→ Stored data entries
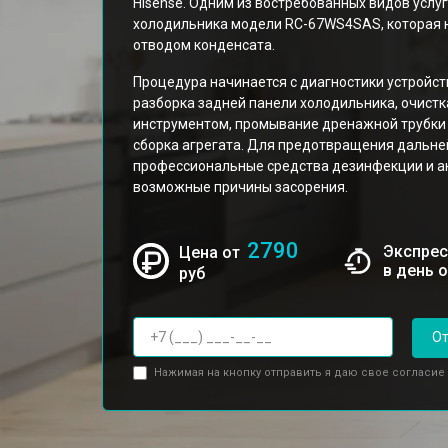
Hisense. Одним из востребованных видов услу
холодильника модели RC-67WS4SAS, которая 
отводом конденсата.
Процедура начинается с диагностики устройс
разборка задней панели холодильника, очист
инструментом, промывание дренажной трубки
сборка агрегата. Для предотвращения дальне
профессиональные средства дезинфекции и а
возможные причины засорения.
2790
Экспрес
Цена от
в день 
руб
От
Нажимая на кнопку отправить я даю свое согласие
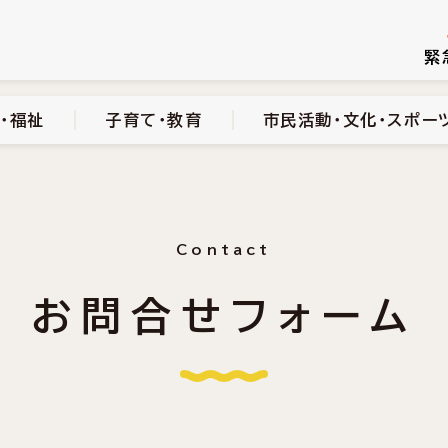
続き
健康・医療・福祉
子育て・教育
市民活動・文化・スポーツ
緊
・福祉
子育て・教育
市民活動・文化・スポー
Contact
お問合せフォーム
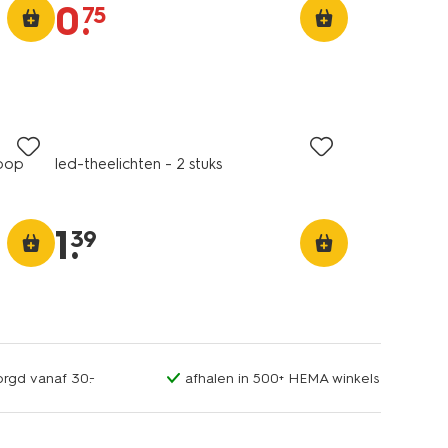
0
.
75
loop
led-theelichten - 2 stuks
1
.
39
orgd vanaf 30.-
afhalen in 500+ HEMA winkels
vegan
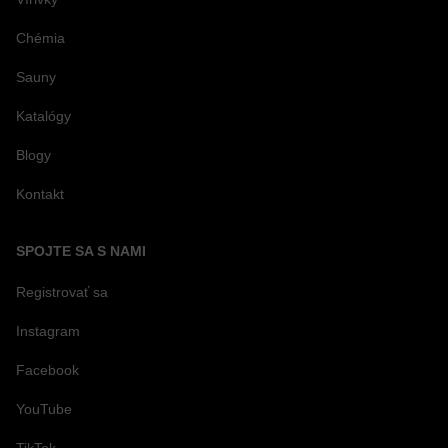
Chémia
Sauny
Katalógy
Blogy
Kontakt
SPOJTE SA S NAMI
Registrovať sa
Instagram
Facebook
YouTube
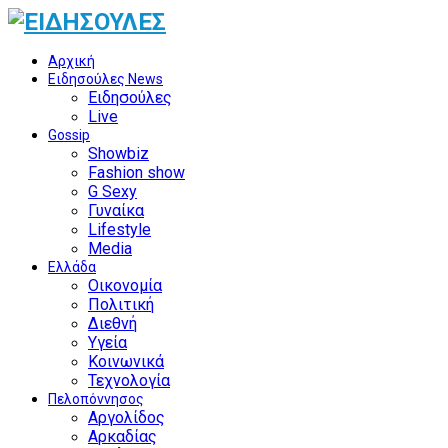
Αρχική
Ειδησούλες News
Ειδησούλες
Live
Gossip
Showbiz
Fashion show
G Sexy
Γυναίκα
Lifestyle
Media
Ελλάδα
Οικονομία
Πολιτική
Διεθνή
Υγεία
Κοινωνικά
Τεχνολογία
Πελοπόννησος
Αργολίδος
Αρκαδίας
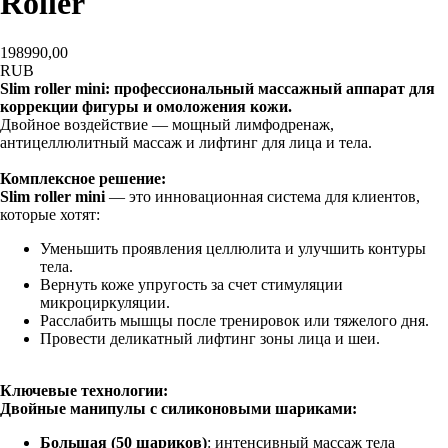
Roller
198990,00
RUB
Slim roller mini: профессиональный массажный аппарат для
коррекции фигуры и омоложения кожи.
Двойное воздействие — мощный лимфодренаж,
антицеллюлитный массаж и лифтинг для лица и тела.
Комплексное решение:
Slim roller mini
— это инновационная система для клиентов,
которые хотят:
Уменьшить проявления целлюлита и улучшить контуры
тела.
Вернуть коже упругость за счет стимуляции
микроциркуляции.
Расслабить мышцы после тренировок или тяжелого дня.
Провести деликатный лифтинг зоны лица и шеи.
Ключевые технологии:
Двойные манипулы с силиконовыми шариками:
Большая (50 шариков)
: интенсивный массаж тела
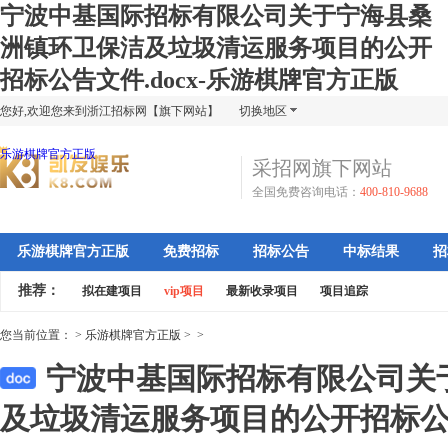
宁波中基国际招标有限公司关于宁海县桑
洲镇环卫保洁及垃圾清运服务项目的公开
招标公告文件.docx-乐游棋牌官方正版
您好,欢迎您来到浙江招标网【旗下网站】
切换地区
乐游棋牌官方正版
采招网旗下网站
全国免费咨询电话：
400-810-9688
乐游棋牌官方正版
免费招标
招标公告
中标结果
招
推荐：
拟在建项目
vip项目
最新收录项目
项目追踪
您当前位置：
>
乐游棋牌官方正版
>
>
宁波中基国际招标有限公司关
及垃圾清运服务项目的公开招标公告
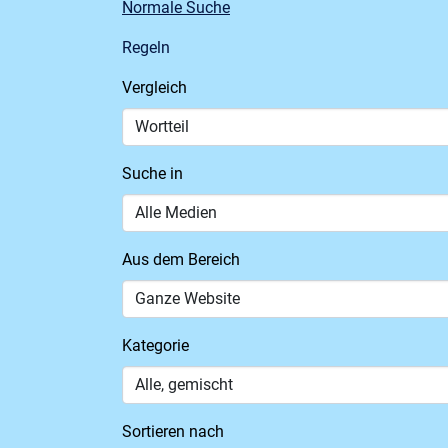
Normale Suche
Regeln
Vergleich
Suche in
Aus dem Bereich
Kategorie
Sortieren nach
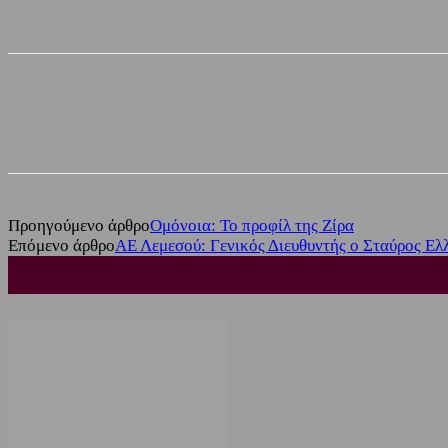
Share
Facebook
Twitter
Προηγούμενο άρθρο
Ομόνοια: Το προφίλ της Ζίρα
Επόμενο άρθρο
ΑΕ Λεμεσού: Γενικός Διευθυντής ο Σταύρος Ελ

→ What is required
Scan the records above and report how many lines include the word "холодильника", without any other text.

→ Exercise answer
2